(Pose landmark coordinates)
....................
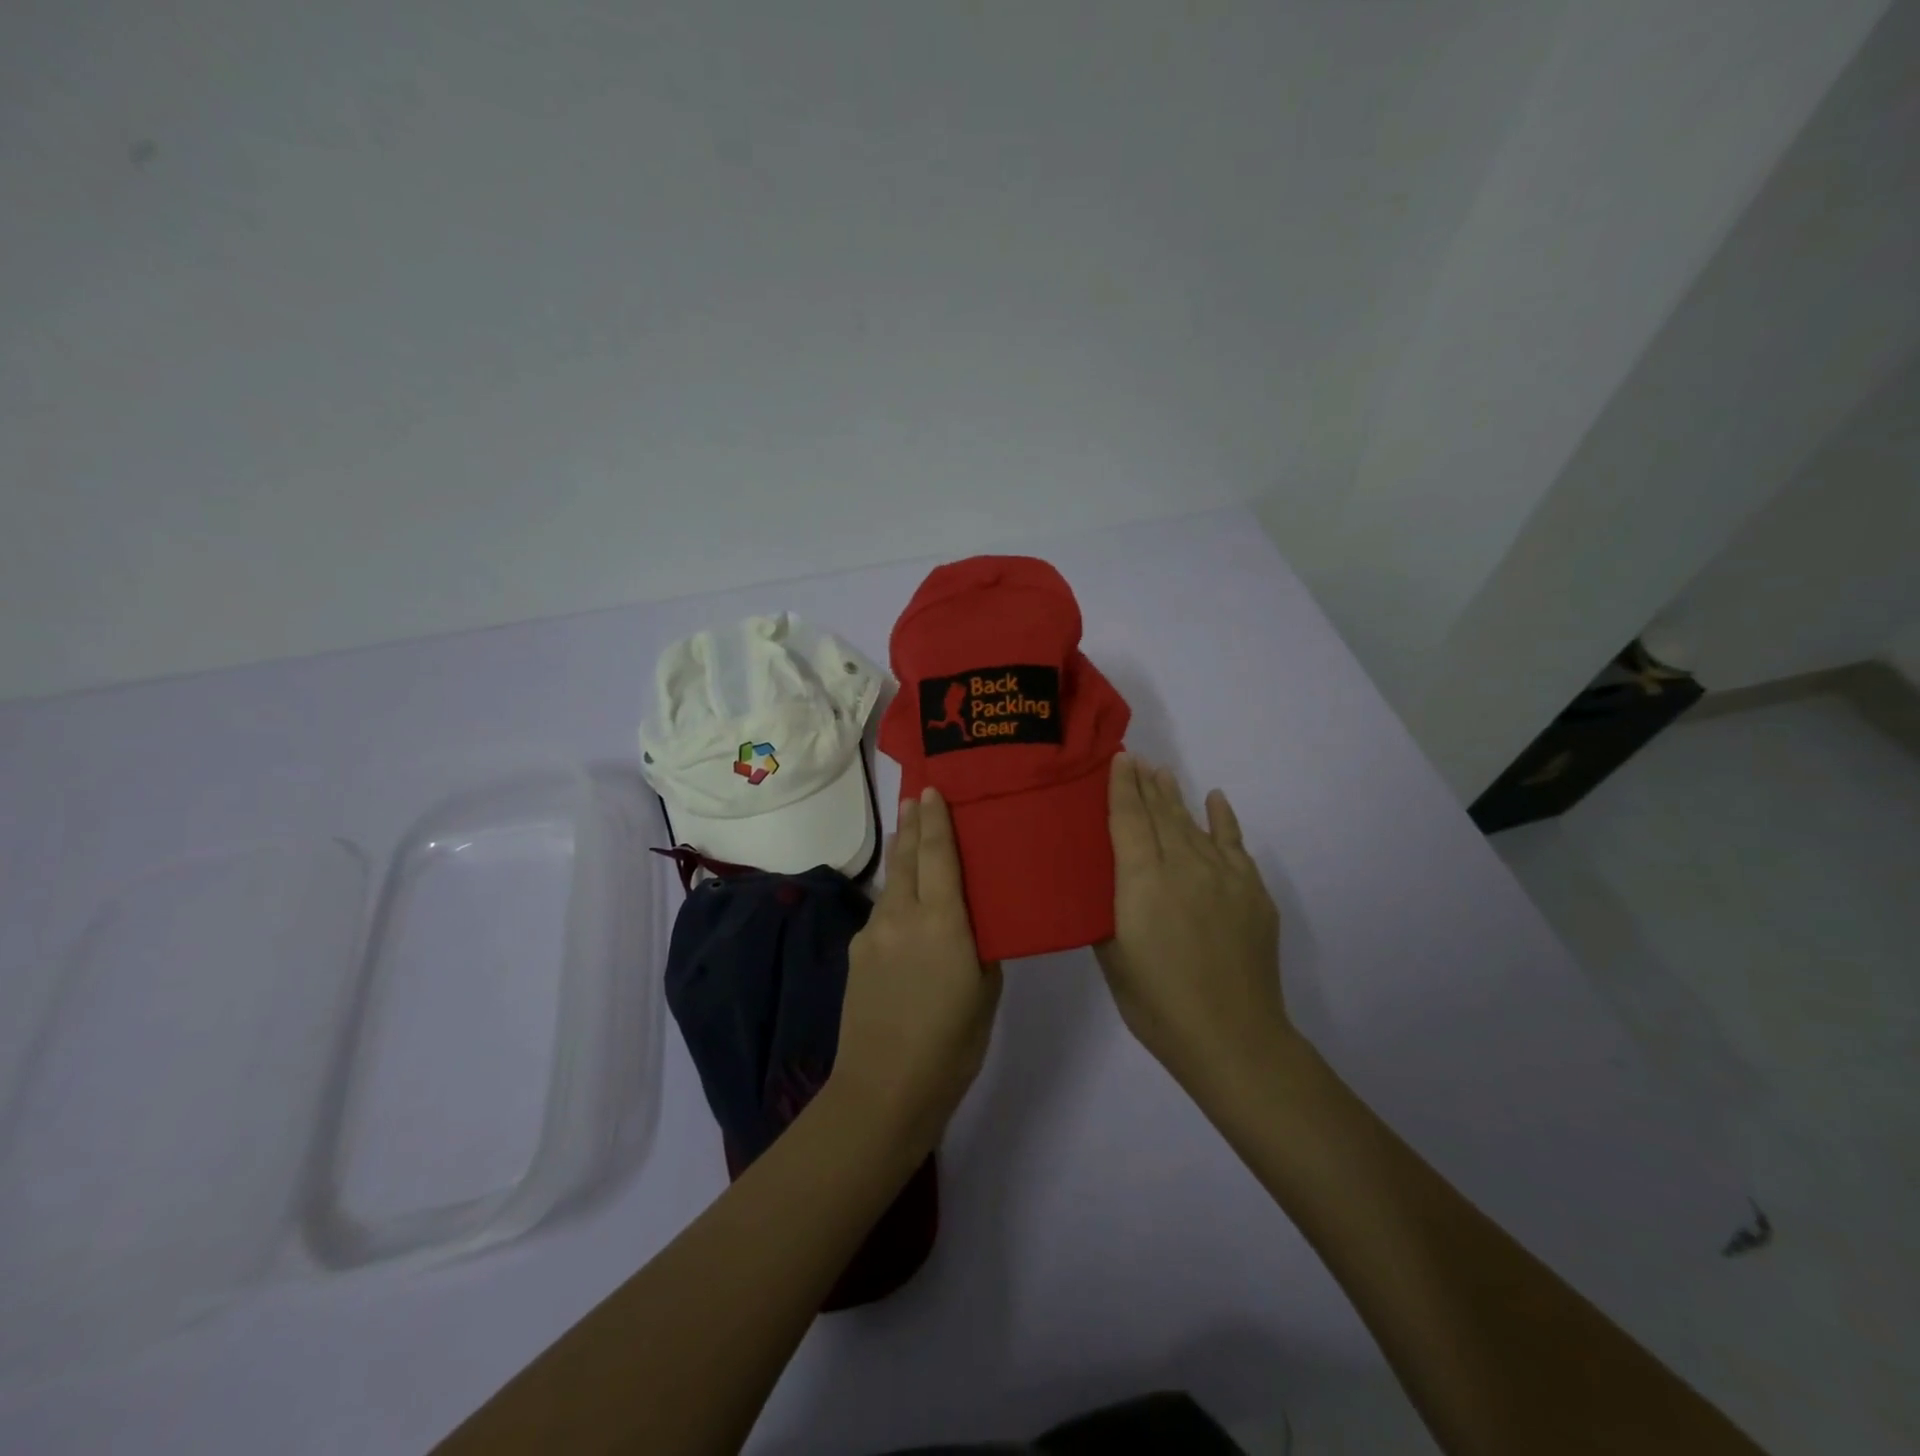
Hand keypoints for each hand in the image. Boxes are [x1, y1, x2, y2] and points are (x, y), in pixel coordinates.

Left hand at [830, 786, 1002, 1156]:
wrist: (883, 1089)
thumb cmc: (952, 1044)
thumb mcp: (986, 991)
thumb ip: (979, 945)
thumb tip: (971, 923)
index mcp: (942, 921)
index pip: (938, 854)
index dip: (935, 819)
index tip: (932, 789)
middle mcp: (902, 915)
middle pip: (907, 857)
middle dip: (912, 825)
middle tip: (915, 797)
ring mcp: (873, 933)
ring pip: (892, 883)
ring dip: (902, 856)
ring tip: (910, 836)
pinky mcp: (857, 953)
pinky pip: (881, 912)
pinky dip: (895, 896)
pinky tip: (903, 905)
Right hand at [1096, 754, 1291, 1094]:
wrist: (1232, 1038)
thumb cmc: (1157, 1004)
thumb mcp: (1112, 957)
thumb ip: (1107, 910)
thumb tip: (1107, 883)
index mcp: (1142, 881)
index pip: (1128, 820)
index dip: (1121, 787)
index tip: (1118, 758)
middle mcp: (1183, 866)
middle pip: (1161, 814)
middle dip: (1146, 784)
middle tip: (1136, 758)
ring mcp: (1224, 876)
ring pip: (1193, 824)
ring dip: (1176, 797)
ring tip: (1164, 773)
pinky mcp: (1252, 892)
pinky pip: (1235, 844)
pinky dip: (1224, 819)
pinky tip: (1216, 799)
....................
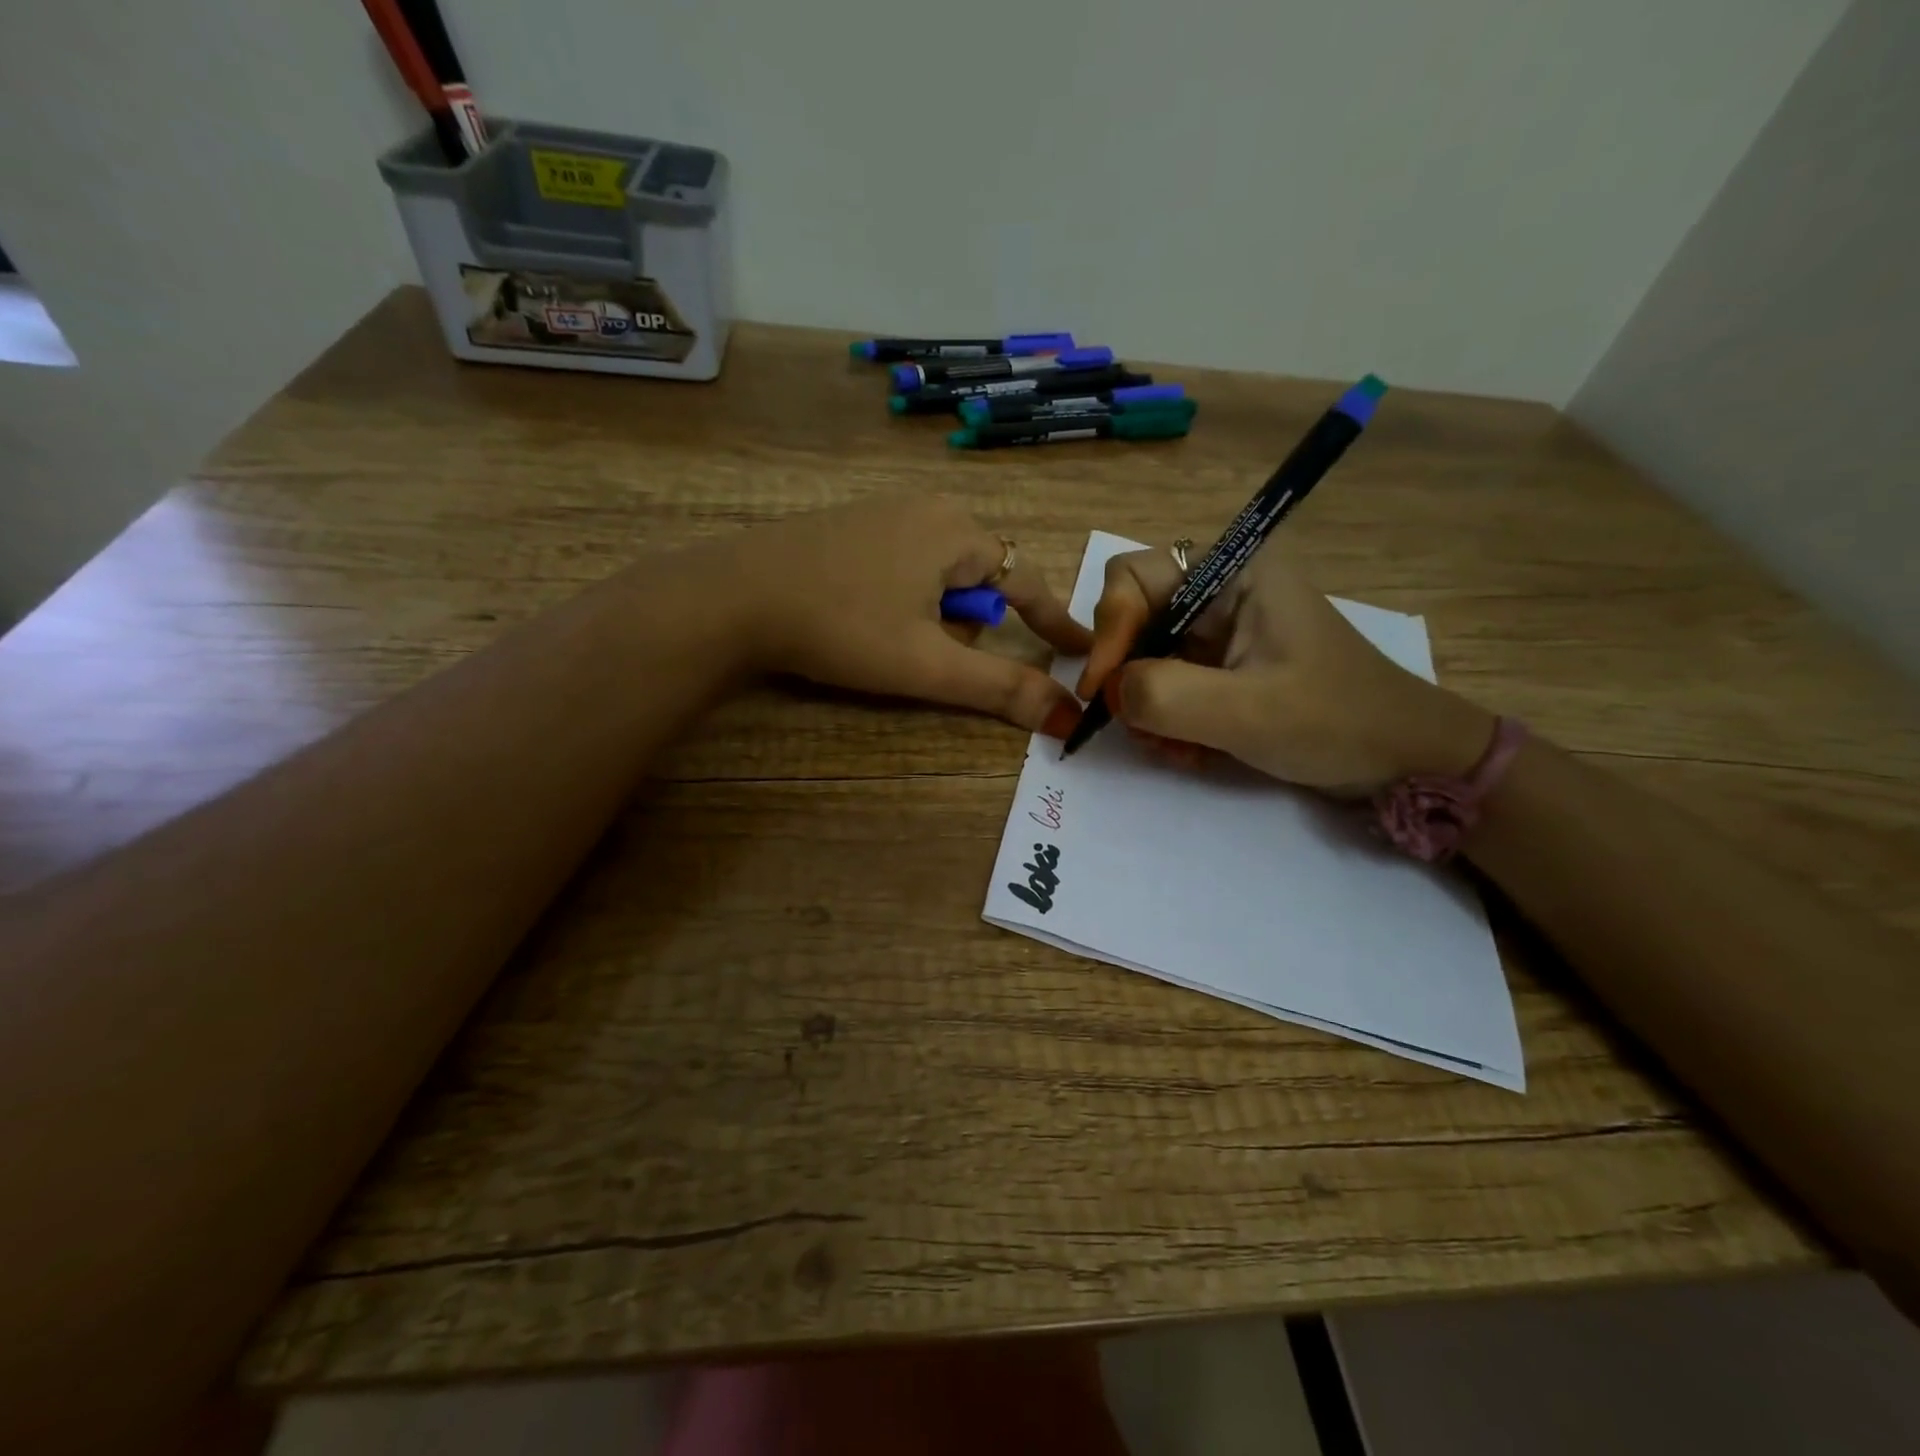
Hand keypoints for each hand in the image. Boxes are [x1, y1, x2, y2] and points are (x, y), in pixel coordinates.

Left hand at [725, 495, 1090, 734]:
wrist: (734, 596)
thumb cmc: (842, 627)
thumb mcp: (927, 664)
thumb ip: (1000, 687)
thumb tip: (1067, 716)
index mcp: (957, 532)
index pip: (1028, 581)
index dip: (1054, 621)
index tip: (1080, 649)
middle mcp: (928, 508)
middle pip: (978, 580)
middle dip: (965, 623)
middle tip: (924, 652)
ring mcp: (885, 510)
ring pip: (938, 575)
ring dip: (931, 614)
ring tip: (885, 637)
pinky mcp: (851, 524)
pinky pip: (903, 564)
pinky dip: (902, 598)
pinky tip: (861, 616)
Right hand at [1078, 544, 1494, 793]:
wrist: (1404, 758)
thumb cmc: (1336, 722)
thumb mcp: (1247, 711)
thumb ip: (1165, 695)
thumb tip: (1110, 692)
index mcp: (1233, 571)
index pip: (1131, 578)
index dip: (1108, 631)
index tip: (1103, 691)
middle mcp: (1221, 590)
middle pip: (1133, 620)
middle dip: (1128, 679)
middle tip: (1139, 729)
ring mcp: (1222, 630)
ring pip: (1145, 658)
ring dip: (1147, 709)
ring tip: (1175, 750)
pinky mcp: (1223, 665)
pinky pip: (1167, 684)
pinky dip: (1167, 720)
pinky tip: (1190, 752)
....................
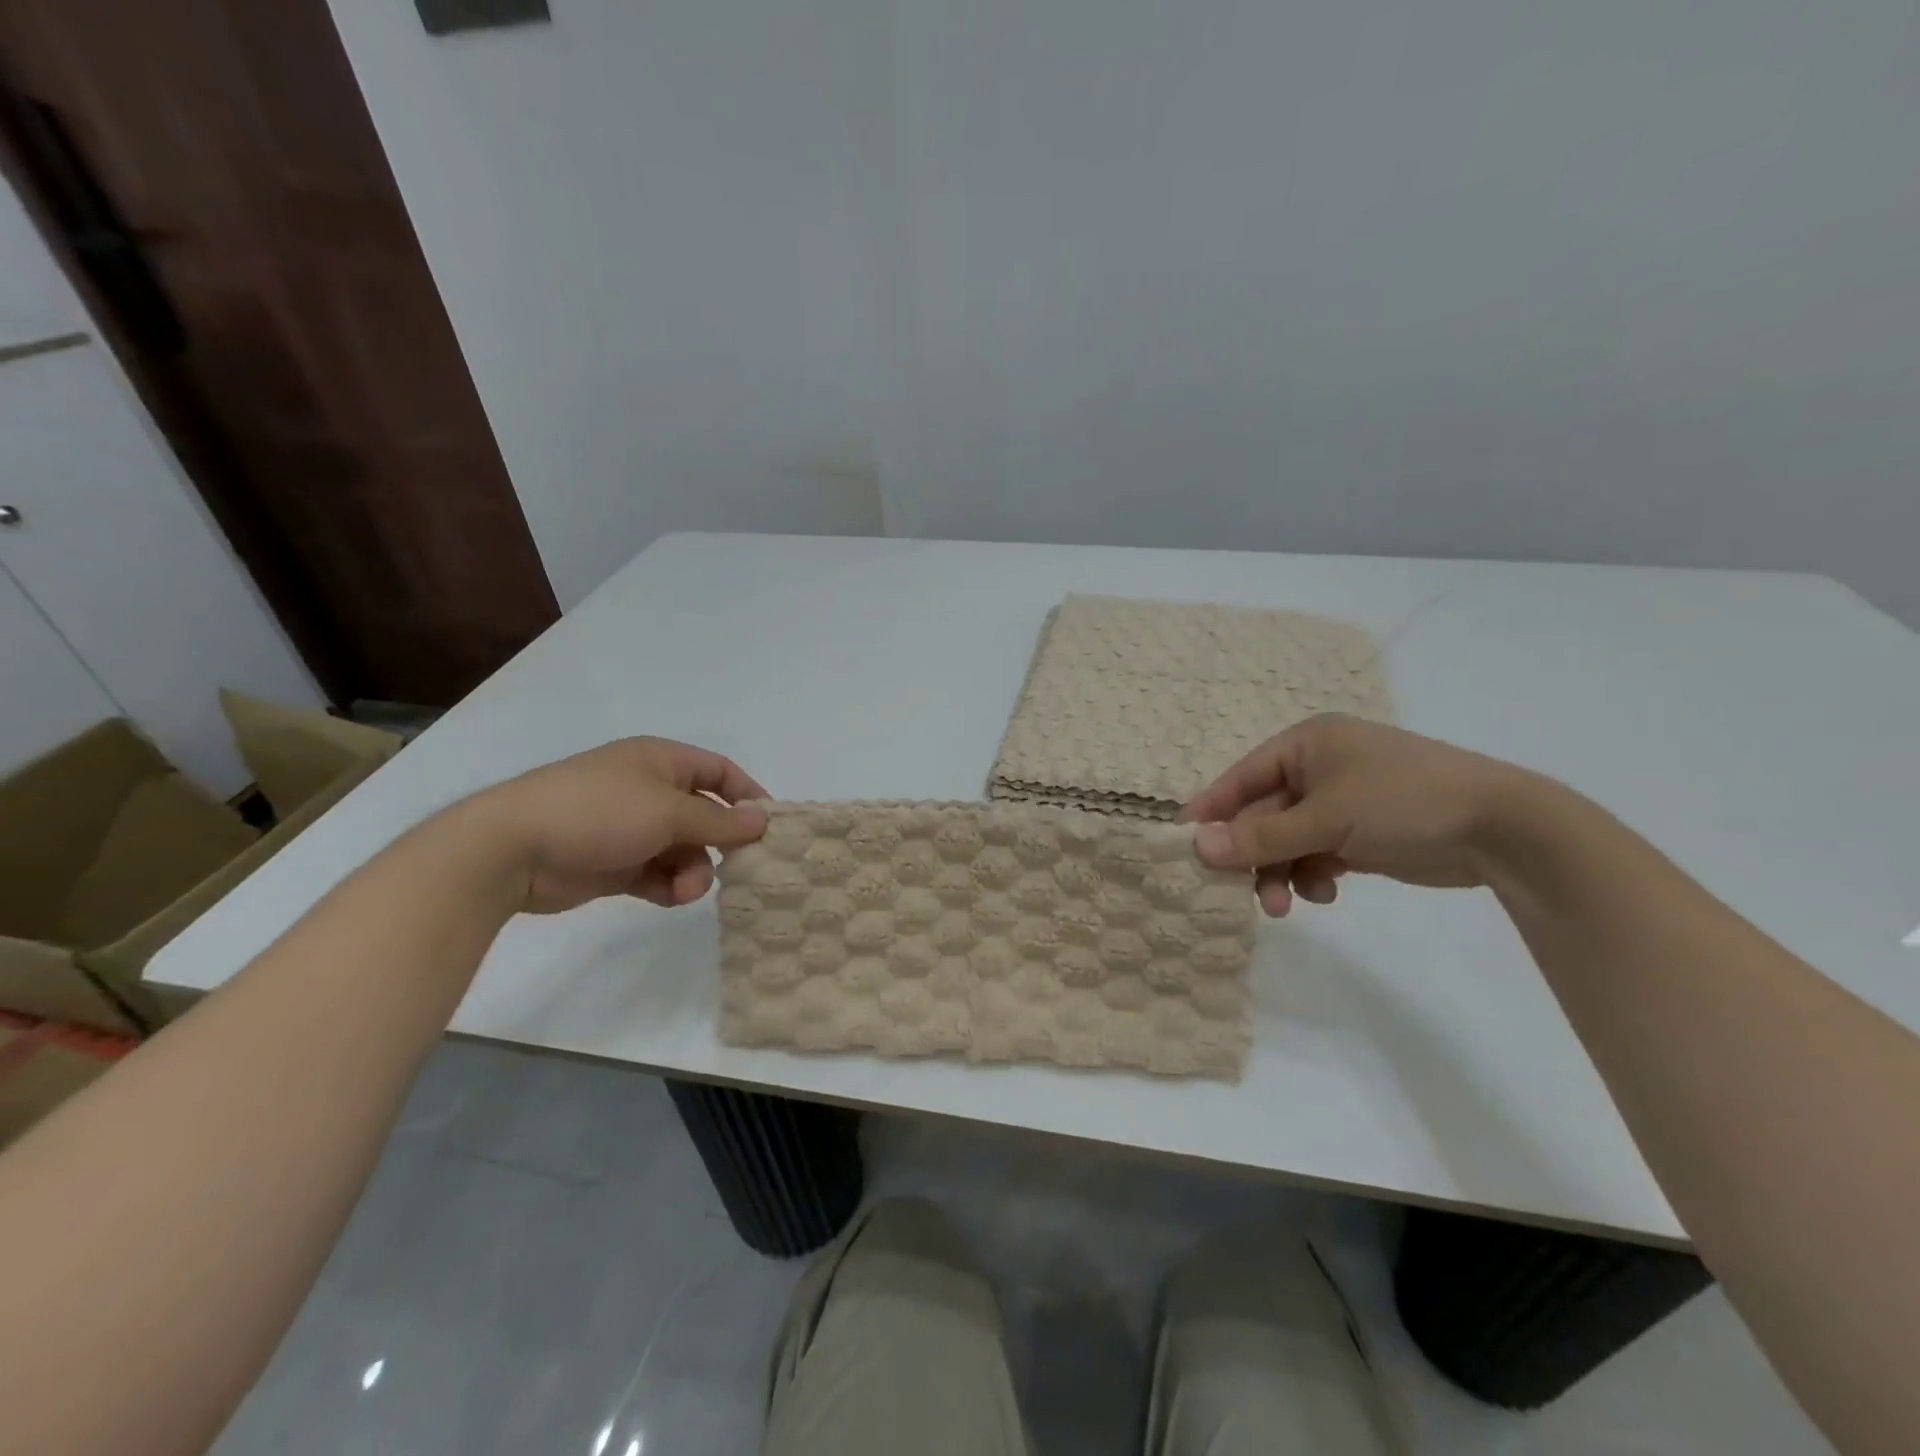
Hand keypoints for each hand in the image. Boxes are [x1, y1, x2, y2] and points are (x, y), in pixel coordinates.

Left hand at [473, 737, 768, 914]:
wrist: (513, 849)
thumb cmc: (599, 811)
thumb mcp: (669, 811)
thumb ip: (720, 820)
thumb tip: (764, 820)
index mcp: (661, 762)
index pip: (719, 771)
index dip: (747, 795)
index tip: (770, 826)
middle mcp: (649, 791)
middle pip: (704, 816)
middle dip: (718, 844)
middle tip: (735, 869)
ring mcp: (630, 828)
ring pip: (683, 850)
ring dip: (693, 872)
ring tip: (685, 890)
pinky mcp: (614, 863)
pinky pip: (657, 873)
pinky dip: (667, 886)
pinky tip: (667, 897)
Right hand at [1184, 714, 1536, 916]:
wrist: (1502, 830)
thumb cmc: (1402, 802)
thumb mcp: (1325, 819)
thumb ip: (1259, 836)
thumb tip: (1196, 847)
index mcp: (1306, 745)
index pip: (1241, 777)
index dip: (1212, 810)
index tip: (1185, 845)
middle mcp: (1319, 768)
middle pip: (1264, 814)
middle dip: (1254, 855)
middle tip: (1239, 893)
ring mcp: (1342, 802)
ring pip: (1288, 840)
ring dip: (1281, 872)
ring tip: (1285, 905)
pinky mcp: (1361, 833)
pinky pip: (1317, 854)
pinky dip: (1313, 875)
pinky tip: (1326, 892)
....................
__What to produce__
Scan the records above for the lines holding "index mcp: (1233, 571)" and "pinky tip: (1190, 752)". Transcribe those two and every line between them word for word, and no others.

__Answer for the task__
index mcp: (1233, 571)
index pip: (1131, 578)
index dip: (1108, 631)
index tip: (1103, 691)
middle mcp: (1221, 590)
middle pip: (1133, 620)
middle dip: (1128, 679)
middle tip: (1139, 729)
ring mcp: (1222, 630)
ring pip: (1145, 658)
ring dip: (1147, 709)
ring tip: (1175, 750)
pinky mcp: (1223, 665)
pinky pip: (1167, 684)
pinky dip: (1167, 720)
pinky tip: (1190, 752)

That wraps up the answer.